[BEGIN Information supplied]

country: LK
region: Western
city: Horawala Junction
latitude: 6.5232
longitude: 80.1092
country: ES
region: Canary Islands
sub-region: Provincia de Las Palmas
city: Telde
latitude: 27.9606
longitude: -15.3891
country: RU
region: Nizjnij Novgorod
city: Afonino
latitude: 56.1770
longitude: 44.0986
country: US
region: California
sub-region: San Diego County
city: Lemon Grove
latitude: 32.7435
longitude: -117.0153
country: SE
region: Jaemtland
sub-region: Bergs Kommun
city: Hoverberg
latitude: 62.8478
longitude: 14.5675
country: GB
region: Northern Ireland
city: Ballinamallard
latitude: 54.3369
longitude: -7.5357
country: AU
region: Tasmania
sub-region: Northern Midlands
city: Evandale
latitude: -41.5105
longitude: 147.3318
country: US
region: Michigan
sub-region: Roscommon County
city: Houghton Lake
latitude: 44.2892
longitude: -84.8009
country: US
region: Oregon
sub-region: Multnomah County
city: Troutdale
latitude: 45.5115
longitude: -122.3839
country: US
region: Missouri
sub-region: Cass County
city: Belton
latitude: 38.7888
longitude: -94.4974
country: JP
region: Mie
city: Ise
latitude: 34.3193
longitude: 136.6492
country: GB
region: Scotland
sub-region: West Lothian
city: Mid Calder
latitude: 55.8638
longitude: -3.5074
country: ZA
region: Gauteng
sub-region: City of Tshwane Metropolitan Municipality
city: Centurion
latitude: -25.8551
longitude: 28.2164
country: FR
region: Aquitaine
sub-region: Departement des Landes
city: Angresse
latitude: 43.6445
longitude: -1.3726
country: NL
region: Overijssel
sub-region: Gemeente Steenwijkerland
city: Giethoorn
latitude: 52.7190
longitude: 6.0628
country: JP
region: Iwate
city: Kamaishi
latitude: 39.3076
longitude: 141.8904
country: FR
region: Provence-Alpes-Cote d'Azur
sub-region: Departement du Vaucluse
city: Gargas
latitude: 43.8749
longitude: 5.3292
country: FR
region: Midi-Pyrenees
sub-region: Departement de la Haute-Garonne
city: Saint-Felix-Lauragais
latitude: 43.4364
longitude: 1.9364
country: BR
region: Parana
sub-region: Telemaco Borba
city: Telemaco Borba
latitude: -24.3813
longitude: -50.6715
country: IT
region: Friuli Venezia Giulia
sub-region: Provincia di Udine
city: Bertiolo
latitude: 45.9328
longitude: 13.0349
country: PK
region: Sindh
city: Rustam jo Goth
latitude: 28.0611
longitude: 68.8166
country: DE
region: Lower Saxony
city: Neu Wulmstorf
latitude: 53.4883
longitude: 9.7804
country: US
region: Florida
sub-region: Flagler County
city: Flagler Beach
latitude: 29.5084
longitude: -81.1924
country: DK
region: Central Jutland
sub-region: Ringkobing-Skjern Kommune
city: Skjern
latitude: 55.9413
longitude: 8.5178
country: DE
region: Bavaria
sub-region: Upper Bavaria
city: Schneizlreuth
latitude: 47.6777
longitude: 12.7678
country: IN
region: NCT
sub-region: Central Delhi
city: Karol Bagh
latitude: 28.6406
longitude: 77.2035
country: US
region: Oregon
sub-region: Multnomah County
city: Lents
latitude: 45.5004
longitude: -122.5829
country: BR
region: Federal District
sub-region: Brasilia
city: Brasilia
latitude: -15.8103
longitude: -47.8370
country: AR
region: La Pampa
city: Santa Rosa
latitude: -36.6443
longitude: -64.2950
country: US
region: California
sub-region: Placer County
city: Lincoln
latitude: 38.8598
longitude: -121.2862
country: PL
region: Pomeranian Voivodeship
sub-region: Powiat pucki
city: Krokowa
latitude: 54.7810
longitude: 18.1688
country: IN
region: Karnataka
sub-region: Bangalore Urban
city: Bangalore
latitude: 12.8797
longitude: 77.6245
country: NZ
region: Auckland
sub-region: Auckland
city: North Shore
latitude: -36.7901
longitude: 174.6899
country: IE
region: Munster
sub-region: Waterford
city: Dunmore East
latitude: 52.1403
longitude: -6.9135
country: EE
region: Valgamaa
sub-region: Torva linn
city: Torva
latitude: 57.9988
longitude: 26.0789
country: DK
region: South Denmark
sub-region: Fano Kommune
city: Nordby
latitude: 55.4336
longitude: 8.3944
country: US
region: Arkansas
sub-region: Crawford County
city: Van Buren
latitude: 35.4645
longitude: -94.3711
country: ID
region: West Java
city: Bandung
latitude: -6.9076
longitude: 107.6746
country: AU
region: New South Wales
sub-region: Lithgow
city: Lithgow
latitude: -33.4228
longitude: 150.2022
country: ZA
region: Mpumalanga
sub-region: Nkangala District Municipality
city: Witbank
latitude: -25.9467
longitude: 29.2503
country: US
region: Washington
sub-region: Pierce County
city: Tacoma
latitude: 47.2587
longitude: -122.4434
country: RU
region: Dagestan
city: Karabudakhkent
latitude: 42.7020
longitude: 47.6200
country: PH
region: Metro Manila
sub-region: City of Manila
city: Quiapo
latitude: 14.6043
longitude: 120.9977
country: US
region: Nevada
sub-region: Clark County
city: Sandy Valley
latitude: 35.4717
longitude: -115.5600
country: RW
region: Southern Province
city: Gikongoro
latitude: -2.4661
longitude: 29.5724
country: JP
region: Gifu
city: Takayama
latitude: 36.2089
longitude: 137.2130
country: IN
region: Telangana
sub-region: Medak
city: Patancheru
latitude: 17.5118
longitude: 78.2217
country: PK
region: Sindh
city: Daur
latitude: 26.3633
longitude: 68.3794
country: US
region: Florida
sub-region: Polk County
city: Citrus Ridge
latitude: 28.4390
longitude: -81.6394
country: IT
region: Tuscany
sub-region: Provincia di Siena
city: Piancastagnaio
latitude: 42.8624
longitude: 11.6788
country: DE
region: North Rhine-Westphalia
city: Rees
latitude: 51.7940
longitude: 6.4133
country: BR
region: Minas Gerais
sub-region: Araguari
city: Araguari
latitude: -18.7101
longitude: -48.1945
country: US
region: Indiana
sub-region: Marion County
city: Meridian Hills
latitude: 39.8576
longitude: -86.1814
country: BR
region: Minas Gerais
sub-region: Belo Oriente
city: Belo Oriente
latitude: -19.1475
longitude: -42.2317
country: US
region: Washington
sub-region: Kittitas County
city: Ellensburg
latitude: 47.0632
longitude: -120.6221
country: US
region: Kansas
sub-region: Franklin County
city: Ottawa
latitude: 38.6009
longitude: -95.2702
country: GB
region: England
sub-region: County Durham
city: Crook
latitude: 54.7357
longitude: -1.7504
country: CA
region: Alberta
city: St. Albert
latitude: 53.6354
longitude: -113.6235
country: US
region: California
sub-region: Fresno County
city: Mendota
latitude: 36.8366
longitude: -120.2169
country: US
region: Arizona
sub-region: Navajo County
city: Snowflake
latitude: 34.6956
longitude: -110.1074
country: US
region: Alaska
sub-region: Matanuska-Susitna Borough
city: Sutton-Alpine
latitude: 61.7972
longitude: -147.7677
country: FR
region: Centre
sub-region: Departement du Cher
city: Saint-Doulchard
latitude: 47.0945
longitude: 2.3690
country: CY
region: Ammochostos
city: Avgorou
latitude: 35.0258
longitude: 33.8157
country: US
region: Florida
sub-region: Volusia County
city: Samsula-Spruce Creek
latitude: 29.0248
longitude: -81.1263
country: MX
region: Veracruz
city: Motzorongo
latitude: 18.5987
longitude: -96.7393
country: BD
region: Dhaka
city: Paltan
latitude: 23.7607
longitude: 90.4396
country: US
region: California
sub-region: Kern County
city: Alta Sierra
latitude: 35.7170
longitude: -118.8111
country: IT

[END Information supplied]

Rewrite all of the lines above, replacing every "longitude" with "lng" and leaving everything else as it is.

country: LK
region: Western
city: Horawala Junction
latitude: 6.5232
lng: 80.1092
country: ES
region: Canary Islands
sub-region: Provincia de Las Palmas
city: Telde
latitude: 27.9606
lng: -15.3891
country: RU
region: Nizjnij Novgorod
city: Afonino
latitude: 56.1770
lng: 44.0986
country: US
region: California
sub-region: San Diego County
city: Lemon Grove
latitude: 32.7435
lng: -117.0153
country: SE
region: Jaemtland
sub-region: Bergs Kommun
city: Hoverberg
latitude: 62.8478
lng: 14.5675
country: GB
region: Northern Ireland
city: Ballinamallard
latitude: 54.3369
lng: -7.5357
country: AU
region: Tasmania
sub-region: Northern Midlands
city: Evandale
latitude: -41.5105
lng: 147.3318
country: US
region: Michigan
sub-region: Roscommon County
city: Houghton Lake
latitude: 44.2892
lng: -84.8009
country: US
region: Oregon
sub-region: Multnomah County
city: Troutdale
latitude: 45.5115
lng: -122.3839
country: US
region: Missouri
sub-region: Cass County
city: Belton
latitude: 38.7888
lng: -94.4974
country: JP
region: Mie
city: Ise
latitude: 34.3193
lng: 136.6492
country: GB
region: Scotland
sub-region: West Lothian
city: Mid Calder
latitude: 55.8638
lng: -3.5074
country: ZA
region: Gauteng
sub-region: City of Tshwane Metropolitan Municipality
city: Centurion
latitude: -25.8551
lng: 28.2164
country: FR
region: Aquitaine
sub-region: Departement des Landes
city: Angresse
latitude: 43.6445
lng: -1.3726
country: NL
region: Overijssel
sub-region: Gemeente Steenwijkerland
city: Giethoorn
latitude: 52.7190
lng: 6.0628
country: JP
region: Iwate
city: Kamaishi
latitude: 39.3076
lng: 141.8904
country: FR
region: Provence-Alpes-Cote d'Azur
sub-region: Departement du Vaucluse
city: Gargas
latitude: 43.8749
lng: 5.3292
country: FR
region: Midi-Pyrenees
sub-region: Departement de la Haute-Garonne
city: Saint-Felix-Lauragais
latitude: 43.4364
lng: 1.9364
country: BR
region: Parana
sub-region: Telemaco Borba
city: Telemaco Borba
latitude: -24.3813
lng: -50.6715
country: IT
region: Friuli Venezia Giulia
sub-region: Provincia di Udine
city: Bertiolo
latitude: 45.9328
lng: 13.0349
country: PK
region: Sindh
city: Rustam jo Goth
latitude: 28.0611
lng: 68.8166
country: DE
region: Lower Saxony
city: Neu Wulmstorf
latitude: 53.4883
lng: 9.7804
country: US
region: Florida
sub-region: Flagler County
city: Flagler Beach
latitude: 29.5084
lng: -81.1924
country: DK
region: Central Jutland
sub-region: Ringkobing-Skjern Kommune
city: Skjern
latitude: 55.9413
lng: 8.5178
country: DE
region: Bavaria
sub-region: Upper Bavaria
city: Schneizlreuth
latitude: 47.6777
lng: 12.7678
country: IN
region: NCT
sub-region: Central Delhi
city: Karol Bagh
latitude: 28.6406
lng: 77.2035
country: US
region: Oregon
sub-region: Multnomah County
city: Lents
latitude: 45.5004
lng: -122.5829
country: BR
region: Federal District
sub-region: Brasilia
city: Brasilia
latitude: -15.8103
lng: -47.8370
country: AR
region: La Pampa
city: Santa Rosa
latitude: -36.6443
lng: -64.2950
country: US
region: California
sub-region: Placer County
city: Lincoln
latitude: 38.8598
lng: -121.2862
country: PL
region: Pomeranian Voivodeship
sub-region: Powiat pucki
city: Krokowa
latitude: 54.7810
lng: 18.1688
country: IN
region: Karnataka
sub-region: Bangalore Urban
city: Bangalore
latitude: 12.8797
lng: 77.6245
country: NZ
region: Auckland
sub-region: Auckland
city: North Shore
latitude: -36.7901
lng: 174.6899
country: IE
region: Munster
sub-region: Waterford
city: Dunmore East
latitude: 52.1403
lng: -6.9135
country: EE
region: Valgamaa
sub-region: Torva linn
city: Torva
latitude: 57.9988
lng: 26.0789
country: DK
region: South Denmark
sub-region: Fano Kommune
city: Nordby
latitude: 55.4336
lng: 8.3944
country: US
region: Arkansas
sub-region: Crawford County
city: Van Buren
latitude: 35.4645
lng: -94.3711
country: ID
region: West Java
city: Bandung
latitude: -6.9076
lng: 107.6746
country: AU
region: New South Wales
sub-region: Lithgow
city: Lithgow
latitude: -33.4228
lng: 150.2022
country: ZA
region: Mpumalanga
sub-region: Nkangala District Municipality
city: Witbank
latitude: -25.9467
lng: 29.2503
country: US
region: Washington
sub-region: Pierce County
city: Tacoma
latitude: 47.2587
lng: -122.4434
country: RU
region: Dagestan
city: Karabudakhkent
latitude: 42.7020
lng: 47.6200
country: PH
region: Metro Manila
sub-region: City of Manila
city: Quiapo
latitude: 14.6043
lng: 120.9977
country: US
region: Nevada
sub-region: Clark County
city: Sandy Valley
latitude: 35.4717
lng: -115.5600
country: RW
region: Southern Province
city: Gikongoro
latitude: -2.4661
lng: 29.5724
country: JP
region: Gifu
city: Takayama
latitude: 36.2089
lng: 137.2130
country: IN
region: Telangana
sub-region: Medak
city: Patancheru
latitude: 17.5118
lng: 78.2217
country: PK
region: Sindh
city: Daur
latitude: 26.3633
lng: 68.3794
country: US
region: Florida
sub-region: Polk County
city: Citrus Ridge
latitude: 28.4390
lng: -81.6394
country: IT
region: Tuscany
sub-region: Provincia di Siena
city: Piancastagnaio
latitude: 42.8624
lng: 11.6788
country: DE
region: North Rhine-Westphalia
city: Rees
latitude: 51.7940
lng: 6.4133
country: BR
region: Minas Gerais
sub-region: Araguari
city: Araguari
latitude: -18.7101
lng: -48.1945
country: US
region: Indiana
sub-region: Marion County
city: Meridian Hills
latitude: 39.8576
lng: -86.1814
country: BR
region: Minas Gerais
sub-region: Belo Oriente
city: Belo Oriente
latitude: -19.1475
lng: -42.2317
country: US
region: Washington
sub-region: Kittitas County
city: Ellensburg
latitude: 47.0632
lng: -120.6221
country: US
region: Kansas
sub-region: Franklin County
city: Ottawa
latitude: 38.6009
lng: -95.2702
country: GB
region: England
sub-region: County Durham
city: Crook
latitude: 54.7357
lng: -1.7504
country: CA
region: Alberta
city: St. Albert
latitude: 53.6354
lng: -113.6235
country: US
region: California
sub-region: Fresno County
city: Mendota
latitude: 36.8366
lng: -120.2169
country: US
region: Arizona
sub-region: Navajo County
city: Snowflake
latitude: 34.6956
lng: -110.1074
country: US
region: Alaska
sub-region: Matanuska-Susitna Borough
city: Sutton-Alpine
latitude: 61.7972
lng: -147.7677
country: FR
region: Centre
sub-region: Departement du Cher
city: Saint-Doulchard
latitude: 47.0945
lng: 2.3690
country: CY
region: Ammochostos
city: Avgorou
latitude: 35.0258
lng: 33.8157
country: US
region: Florida
sub-region: Volusia County
city: Samsula-Spruce Creek
latitude: 29.0248
lng: -81.1263
country: MX
region: Veracruz
city: Motzorongo
latitude: 18.5987
lng: -96.7393
country: BD
region: Dhaka
city: Paltan
latitude: 23.7607
lng: 90.4396
country: US
region: California
sub-region: Kern County
city: Alta Sierra
latitude: 35.7170
lng: -118.8111
country: IT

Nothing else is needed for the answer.